De l'Afghanistan à l'exil en France, le snowboard et la liberté
"Le snowboard a été, pour moi, une raison de survivre", confie à l'AFP Musawer Khanzai, en exil depuis deux ans en France après avoir "tout perdu" sur sa terre natale, à des milliers de kilomètres.
Le jeune Afghan a grandi à Kaboul. En août 2021, il est âgé de 18 ans lorsque les troupes étrangères dirigées par les Etats-Unis se retirent du pays, laissant aux talibans, chassés en 2001, la voie libre pour diriger à nouveau le pays.
À cette époque, l'adolescent fait partie de la petite et unique bande de "riders" afghans, qui regroupe une vingtaine d'amateurs passionnés de snowboard.
Si les reliefs ne manquent pas en Afghanistan, traversé par la chaîne de l'Hindou Kouch et ses vertigineux sommets à plus de 6.000 mètres, aucune infrastructure ni station ne permet d'y pratiquer des sports d'altitude.
C'est donc à pied qu'ils gravissent les pentes enneigées pour les redescendre ensuite. Faute de professeurs, ils apprennent la glisse en visionnant des vidéos YouTube, avec tous la même soif: "cette liberté que tu ressens une fois sur la neige".
"arme" de paix
Avant le retour au pouvoir des talibans, le snowboard leur offrait une bouffée d'air dans un pays instable et violent. "Le sport a toujours été au service de la paix, et non de la guerre", tient à rappeler Musawer.
"Malgré leur petit niveau, ils étaient pleins d'espoir", se souvient dans un sourire le Français Victor Daviet, 35 ans et snowboardeur pro, que les jeunes Afghans ont un jour croisé lors d'une compétition internationale au Pakistan, où ils s'étaient rendus pour progresser.
Grâce à ce dernier, et à son association "Snowboarders of solidarity", ils ont ensuite pu fuir leur pays et, pour sept d'entre eux, obtenir un visa pour la France à l'automne 2022. Une "folle aventure", résume le sportif qui a dû remuer ciel et terre durant un an, toquant à moult portes et enclenchant autant de démarches administratives.
Merci, aussi, au pouvoir fédérateur du sport: "On a eu énormément de chance, ça relève presque du miracle", admet Victor Daviet, qui les a pris sous son aile à leur arrivée et les considère maintenant comme ses "frères et soeurs", des "enfants qui ont grandi par la force des choses très vite".
En Afghanistan, ils avaient reçu des menaces de mort pour le simple fait de pratiquer cette activité "occidentale", a fortiori en équipe mixte.
"Des filles et des garçons qui font du sport ensemble, les talibans n'aimaient pas ça", explique à l'AFP Nasima Zirak, 23 ans.
"pas complètement heureux"
Comme Musawer, la jeune femme aux cheveux ébène réside maintenant à Annecy, au pied des montagnes savoyardes, et parle déjà un français fluide.
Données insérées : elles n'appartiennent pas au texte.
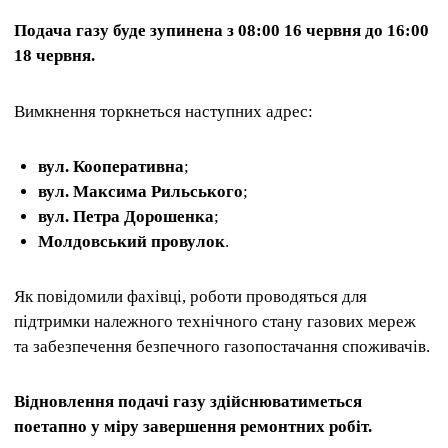
Подача газу буде зупинена з 08:00 16 червня до 16:00
18 червня.
Вимкнення торкнеться наступних адрес:
вул. Кооперативна
;
вул. Максима Рильського
;
вул. Петра Дорошенка
;
Молдовський провулок
.
Як повідомили фахівці, роботи проводяться для
підтримки належного технічного стану газових мереж
та забезпечення безпечного газопостачання споживачів.
Відновлення подачі газу здійснюватиметься
поетапно у міру завершення ремонтних робіт.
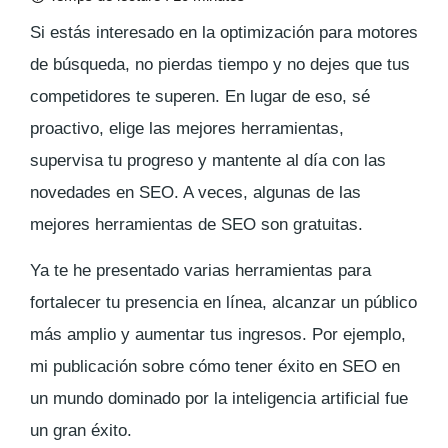
Si estás interesado en la optimización para motores
de búsqueda, no pierdas tiempo y no dejes que tus
competidores te superen. En lugar de eso, sé
proactivo, elige las mejores herramientas,
supervisa tu progreso y mantente al día con las
novedades en SEO. A veces, algunas de las
mejores herramientas de SEO son gratuitas.
Ya te he presentado varias herramientas para
fortalecer tu presencia en línea, alcanzar un público
más amplio y aumentar tus ingresos. Por ejemplo,
mi publicación sobre cómo tener éxito en SEO en
un mundo dominado por la inteligencia artificial fue
un gran éxito.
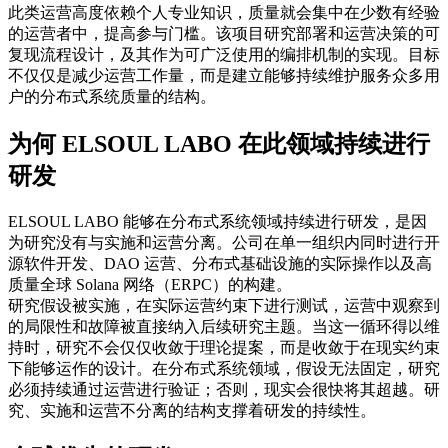
此类运营高度依赖个人专业知识，质量就会集中在少数有经验
的运营者中，提高参与门槛。该项目研究部署和运营决策的可
复现流程设计，及其作为可广泛使用的编排机制的实现。目标
不仅仅是减少运营工作量，而是建立能够持续维护服务众多用
户的分布式系统质量的结构。
为何 ELSOUL LABO 在此领域持续进行
研发
ELSOUL LABO 能够在分布式系统领域持续进行研发，是因
为研究没有与实施和运营分离。公司在单一组织内同时进行开
源软件开发、DAO 运营、分布式基础设施的实际操作以及高
质量全球 Solana 网络（ERPC）的构建。
研究假设被实施，在实际运营约束下进行测试，运营中观察到
的局限性和故障被直接纳入后续研究主题。当这一循环得以维
持时，研究不会仅仅收敛于理论提案，而是收敛于在现实约束
下能够运作的设计。在分布式系统领域，假设无法固定，研究
必须持续通过运营进行验证；否则，现实会很快将其超越。研
究、实施和运营不分离的结构支撑着研发的持续性。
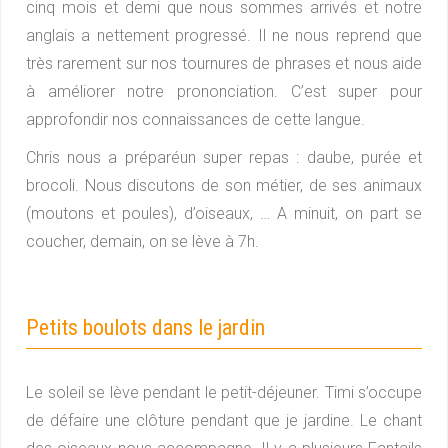
cinq mois et demi que nous sommes arrivés et notre
anglais a nettement progressé. Il ne nous reprend que
très rarement sur nos tournures de phrases et nous aide
à améliorer notre prononciation. C’est super pour
approfondir nos connaissances de cette langue.
Chris nous a préparéun super repas : daube, purée et
brocoli. Nous discutons de son métier, de ses animaux
(moutons et poules), d’oiseaux, … A minuit, on part se
coucher, demain, on se lève à 7h.
Petits boulots dans le jardin
Le soleil se lève pendant le petit-déjeuner. Timi s’occupe
de défaire une clôture pendant que je jardine. Le chant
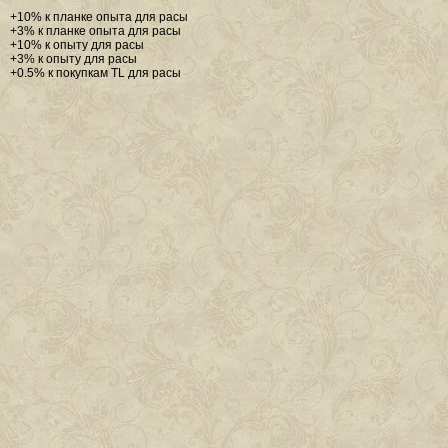
+10% к планке опыта для расы
+3% к планке опыта для расы
+10% к опыту для расы
+3% к опыту для расы
+0.5% к покупкам TL для расы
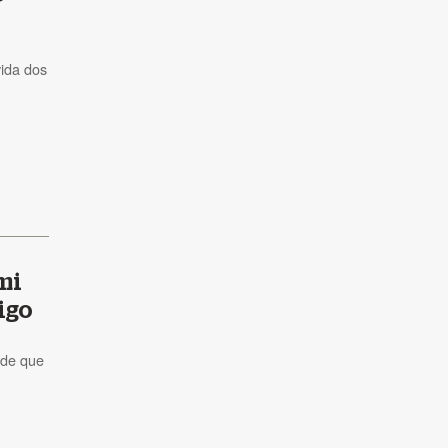
ida dos
mi
igo
 de que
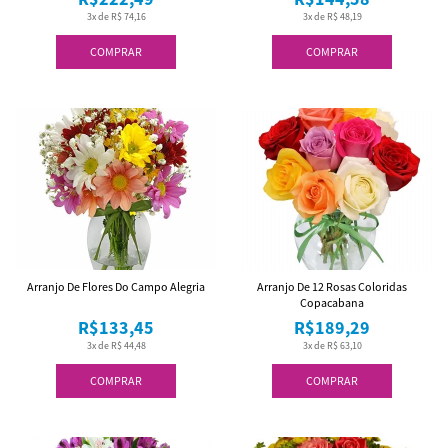
3x de R$ 74,16
3x de R$ 48,19
COMPRAR
COMPRAR
Arranjo De Flores Do Campo Alegria
Arranjo De 12 Rosas Coloridas
Copacabana
R$133,45
R$189,29
3x de R$ 44,48
3x de R$ 63,10
COMPRAR
COMPRAR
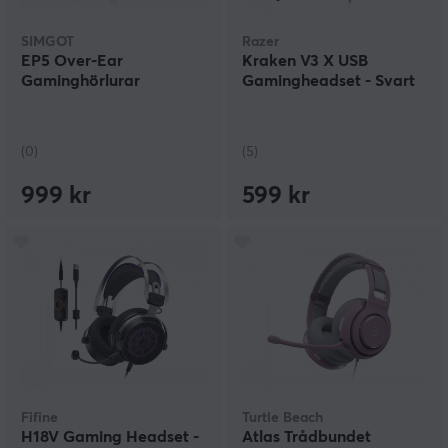
SIMGOT
Razer
EP5 Over-Ear
Kraken V3 X USB
Gaminghörlurar
Gamingheadset - Svart
(0)
(5)
999 kr
599 kr
Fifine
Turtle Beach
H18V Gaming Headset -
Atlas Trådbundet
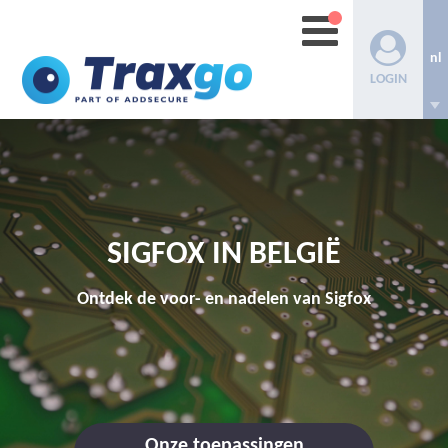
nl
LOGIN
SIGFOX IN BELGIË
Ontdek de voor- en nadelen van Sigfox
Onze toepassingen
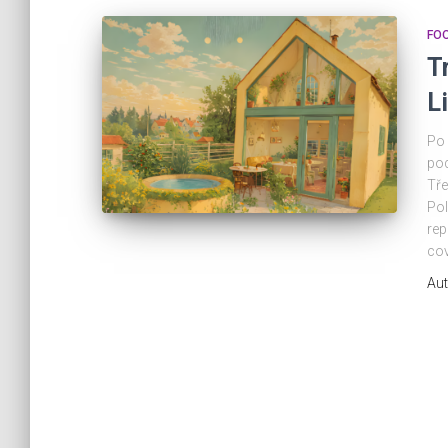
FOO
T
L
Po 
pod
Tře
Pol
rep
cov
Aut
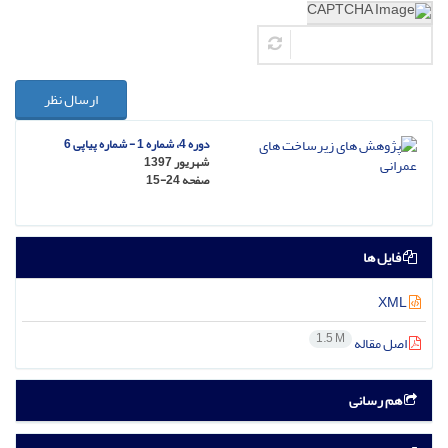
ارسال نظر
دوره 4، شماره 1 - شماره پیاپی 6
شهریور 1397
صفحه
15-24
فایل ها
XML
1.5 M
اصل مقاله
هم رسانی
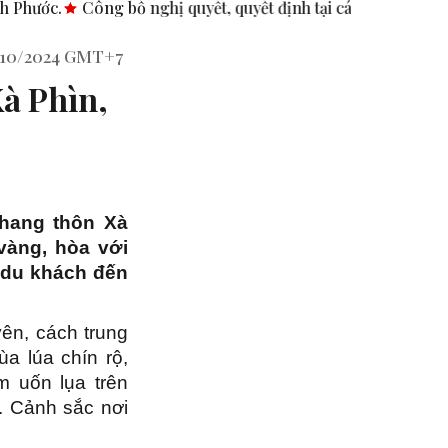
quyết, quyết định tại các xã, phường.
ASEAN thúc đẩy bình 
3/10/2024 GMT+7
à Phìn,
thang thôn Xà
vàng, hòa với
t du khách đến
ên, cách trung
a lúa chín rộ,
 uốn lụa trên
. Cảnh sắc nơi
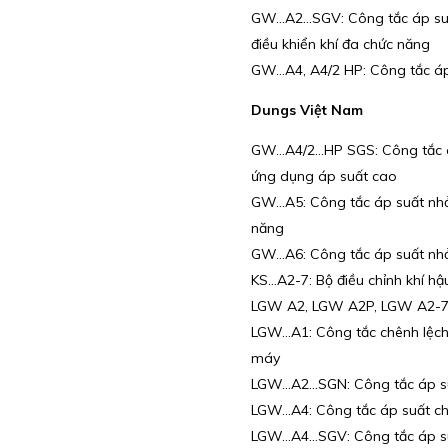
GW…A2…SGV: Công tắc áp suất c
điều khiển khí đa chức năng
GW…A4, A4/2 HP: Công tắc áp s
Dungs Việt Nam
GW…A4/2…HP SGS: Công tắc áp s
ứng dụng áp suất cao
GW…A5: Công tắc áp suất nhỏ g
năng
GW…A6: Công tắc áp suất nhỏ g
KS…A2-7: Bộ điều chỉnh khí hậ
LGW A2, LGW A2P, LGW A2-7: C
LGW…A1: Công tắc chênh lệch á
máy
LGW…A2…SGN: Công tắc áp suất 
LGW…A4: Công tắc áp suất chên
LGW…A4…SGV: Công tắc áp suất 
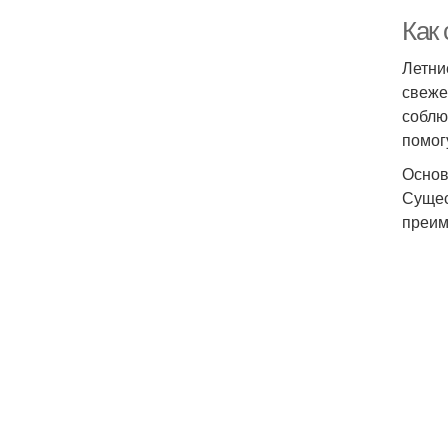
Как
Летни
свеже
соблю
помог
Основ
Сущес
преим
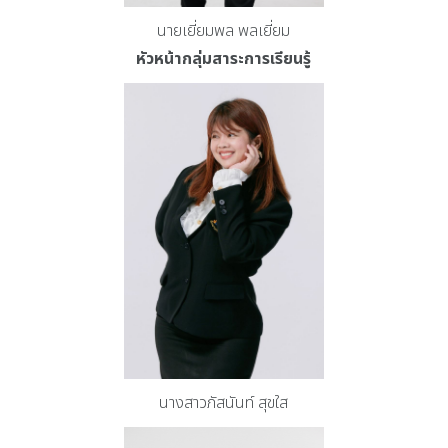
นายเยี่ยมพล พลเยี่ยม
หัวหน้ากลุ่มสาระการเรียนรู้
นางสาวภัสนันท์ สุขใส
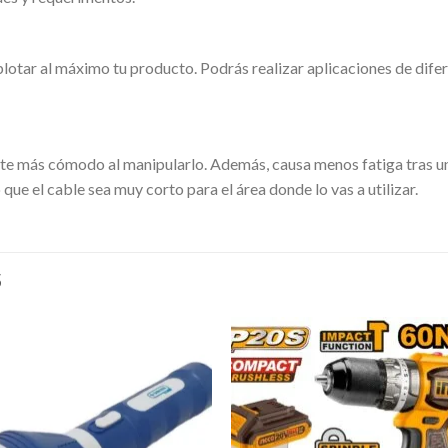
xplotar al máximo tu producto. Podrás realizar aplicaciones de dif
irte más cómodo al manipularlo. Además, causa menos fatiga tras u
e el cable sea muy corto para el área donde lo vas a utilizar.
S
Añadir
Aña
a la
a l
lista de
lista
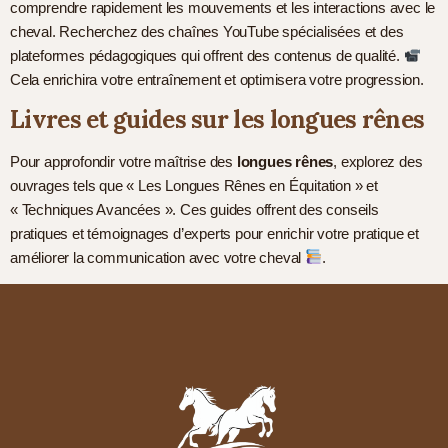
comprendre rapidement les mouvements et les interactions avec le
cheval. Recherchez des chaînes YouTube spécialisées et des
plateformes pédagogiques qui offrent des contenus de qualité.
Cela enrichira votre entraînement et optimisera votre progression.
Livres et guides sur les longues rênes
Pour approfondir votre maîtrise des
longues rênes
, explorez des
ouvrages tels que « Les Longues Rênes en Équitation » et
« Techniques Avancées ». Ces guides offrent des conseils
pratiques et témoignages d’experts pour enrichir votre pratique et
améliorer la communication avec votre cheval
.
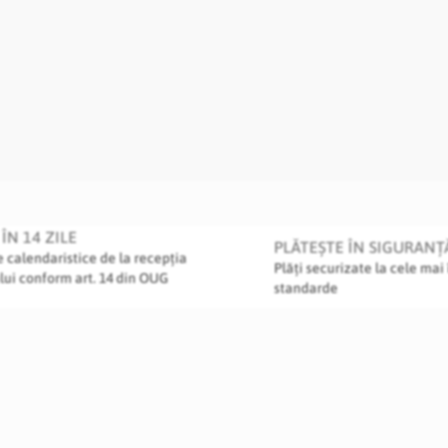
ÎN 14 ZILE
PLĂTEȘTE ÎN SIGURANȚ
le calendaristice de la recepția
Plăți securizate la cele mai 
lui conform art. 14 din OUG
standarde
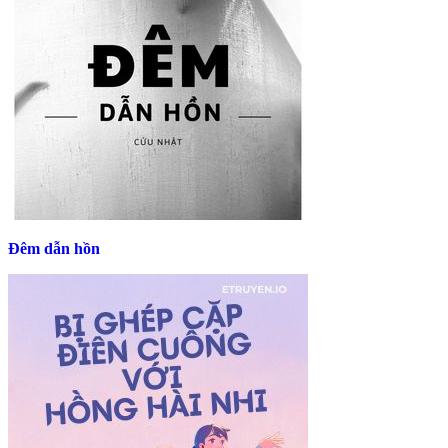
Đêm dẫn hồn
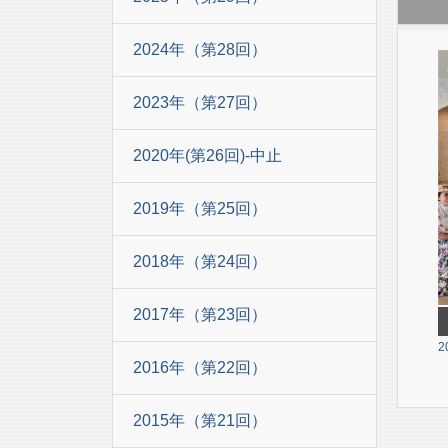
2024年（第28回）
2023年（第27回）
2020年(第26回)-中止
2019年（第25回）
2018年（第24回）
2017年（第23回）
2
2016年（第22回）
2015年（第21回）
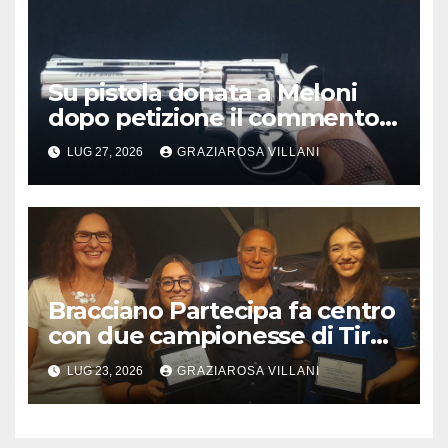
Su pistola donata a Meloni
dopo petizione il commento
del vescovo partenopeo
LUG 27, 2026
GRAZIAROSA VILLANI
Mimmo Battaglia
Bracciano Partecipa fa centro
con due campionesse di Tiro
a Segno in vista delle urne
LUG 23, 2026
GRAZIAROSA VILLANI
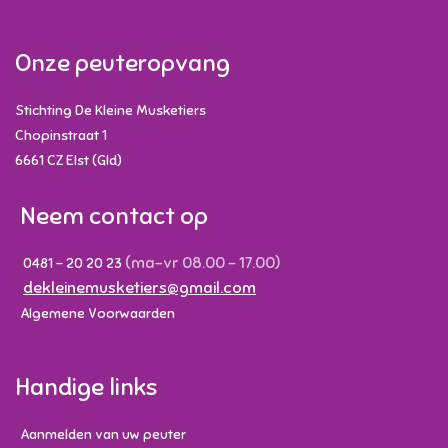
Onze peuteropvang
Stichting De Kleine Musketiers
Chopinstraat 1
6661 CZ
Elst (Gld)
Neem contact op
(ma-vr 08.00 - 17.00)
0481 - 20 20 23
dekleinemusketiers@gmail.com
Algemene Voorwaarden
Handige links
Aanmelden van uw peuter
Lui est en alternance dans le commerce, elle suit des études de graphisme. Ils sont bien intégrés dans leur pays d'accueil, indépendants.
À côté "je travaille, je fais du sport...", confie Nasima. La "grande liberté", selon elle, qui serait inespérée de nos jours en Afghanistan, le gouvernement taliban multipliant les mesures liberticides à l'encontre des femmes.
Tous deux ne ratent pour autant jamais une occasion d'aller surfer dans les stations de ski alentours.
La famille de Nasima est toujours à Kaboul, celle de Musawer a été contrainte de fuir au Pakistan: "Ils sont là-bas à cause de moi", dit-il, les talibans ayant menacé de s'en prendre à eux s'ils ne parvenaient pas à mettre la main sur le jeune homme.
"Je suis content d'être ici, d'avoir été sauvé, en quelque sorte. J'ai survécu, mais je ne suis pas complètement heureux. Mon pays vit une situation très compliquée, et mon peuple souffre au moment où on se parle", tempère-t-il.
Certains de ses amis afghans se sont qualifiés pour les Jeux asiatiques d'hiver, qui auront lieu en février à Harbin, en Chine. Ils sont aussi quelques uns à nourrir l'ambition d'intégrer l'équipe des réfugiés aux Jeux olympiques d'hiver de 2026 en Italie.
Musawer, lui, n'en fait pas sa priorité. Rebâtir sa vie et aider ses proches, en revanche, oui.